Catholics love this story! It's Eucharistic, full of the symbolism we love, and it reminds us of the good old days when people crowded into one area, sitting down knee-to-knee to pay attention to Jesus.

From the John account of this story, we learn that the crowd was at least 5000 men full. We stand in awe at Jesus' ability to turn five loaves and two fish into enough to feed his listeners.

Many find themselves defending the miraculous and others try explaining a logical reason that He made the food multiply. As my priest mentioned in the homily yesterday, we tend to get caught up in the miraculous and "the proof" upholding the story.

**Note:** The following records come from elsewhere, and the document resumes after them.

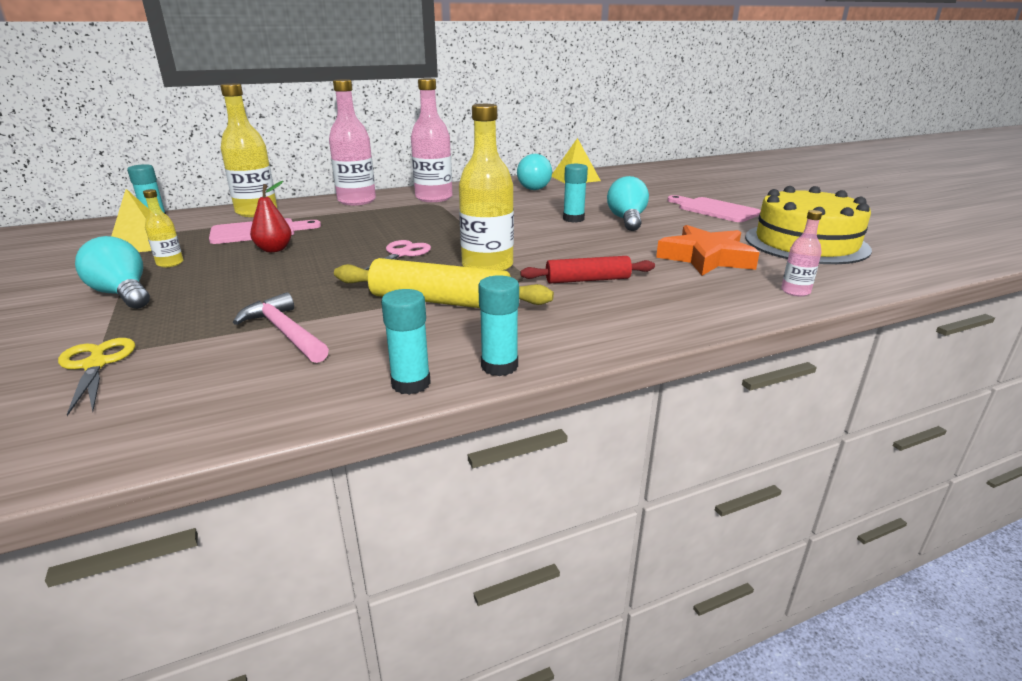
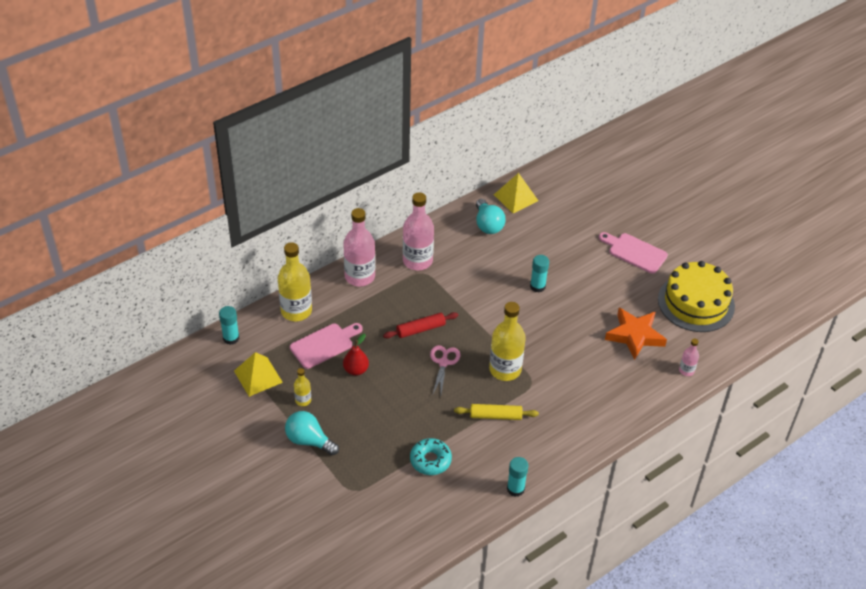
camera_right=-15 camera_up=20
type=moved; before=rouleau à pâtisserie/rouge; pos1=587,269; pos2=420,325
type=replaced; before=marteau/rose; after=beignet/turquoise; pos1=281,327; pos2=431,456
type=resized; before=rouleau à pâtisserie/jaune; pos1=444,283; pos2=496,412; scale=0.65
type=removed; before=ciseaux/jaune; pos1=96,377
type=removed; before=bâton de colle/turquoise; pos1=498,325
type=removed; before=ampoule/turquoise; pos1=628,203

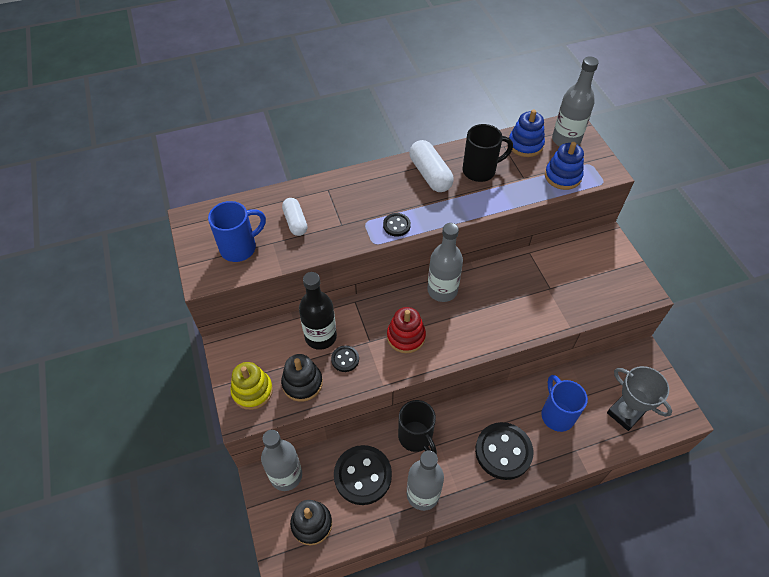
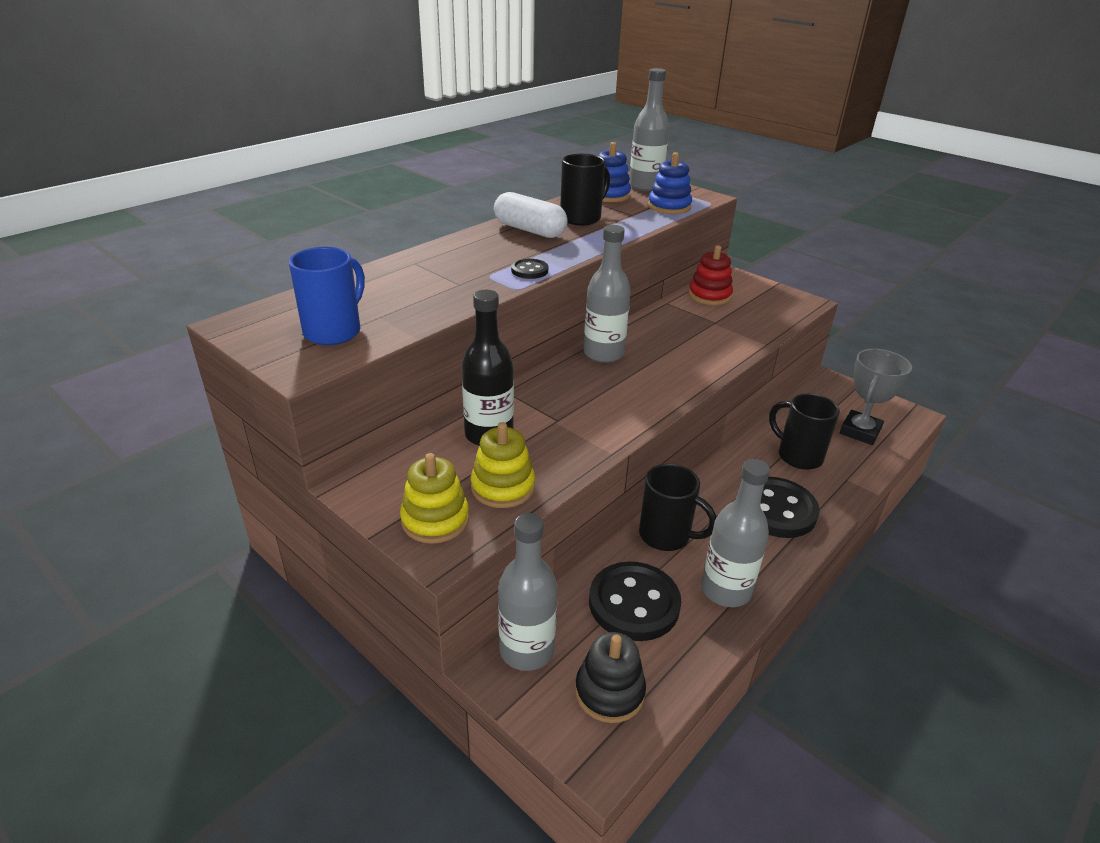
camera_right=-30 camera_up=-20
type=recoloured; before=jouet à empiler/noir; after=jouet à empiler/jaune; pos1=302,378; pos2=503,465
type=moved; before=jouet à empiler/rouge; pos1=406,330; pos2=711,275
type=recoloured; before=tasse/bleu; after=tasse/noir; pos1=564,403; pos2=804,431
type=turned; before=trophée/gris; pos1=639,398; pos2=876,397; turn=-75
type=removed; before=gélule/blanc; pos1=295,217
type=removed; before=bouton/noir; pos1=345,359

We worry about defending a miracle. We trip up in the face of the hard questions.

Perhaps those in the crowd packed a bag of food to feed their families. Perhaps they shared with those around them, enriching the miraculous with selflessness like Jesus preached. Maybe the Gospel writers just neglected to report that Bartholomew/Nathaniel went on a pizza run.

Rather than concentrating on the miracle, an integral part of the life and mission of Jesus Christ, let's consider the other factors. What can we absolutely recognize in the account?

Five-thousand men walked to a deserted area, listened to Jesus, mimicking what we now recognize as a Sunday church service. It was not the Sabbath, otherwise someone would be up in arms about Jesus speaking to the crowds or performing a miracle.

Therefore, we can conclude these people either walked away from their normal work duties, leaving the fish sorting for later, or spent their limited free time with the teacher from Nazareth.

No one had a college degree. Their country was occupied by Rome and they were also ruled by the high-ranking Jewish priests. No one had an easy life, yet they carved out the time to listen to Jesus preach.

How often do we do that? We have a whole faith tradition and several community pockets supporting our belief system and we still struggle to make time for Him.

These people just thought he was a good teacher; they had no reason but His caring speech to project that He was as special as He was.

(I don't own the rights)
Do we treat time with Jesus like these first listeners did? To what activities in our lives do we dedicate that time?

Often, I'm quick to miss Mass because it's inconvenient. When I was swimming, I missed Mass every single weekend I had a swim meet.

Sometimes we easily convince ourselves that God will Love us whether or not we make it to Mass to share in the Word and Eucharist. We're fortunate, because He will Love us, no matter what we do.

But since when do we want to give Him "just enough?"

Leave work, leave the things the occupy your mind most of the week, leave your fears about stories such as these. Come join the community of listeners and share in the Eucharistic meal.

3 comments:

Unknown said...

GREAT post. Thank you for this!

Marc Cardaronella said...

You know, that's a good point! I never thought about the fact that 5,000 men left what they were doing to follow Jesus for 3 days. They must have had other stuff going on in their lives like...jobs, maybe? Sometimes I have a hard time just popping over to the church for a quick hello and I work right next door!

Thanks for the reminder to leave some of my distractions and go spend some time listening to Jesus.

seashore said...

I love this post. I posted about the same passage from mass this week. It seems that when we get all caught up in explaining the miracle that we miss everything else that the scripture is trying to tell us. Thanks for the insight.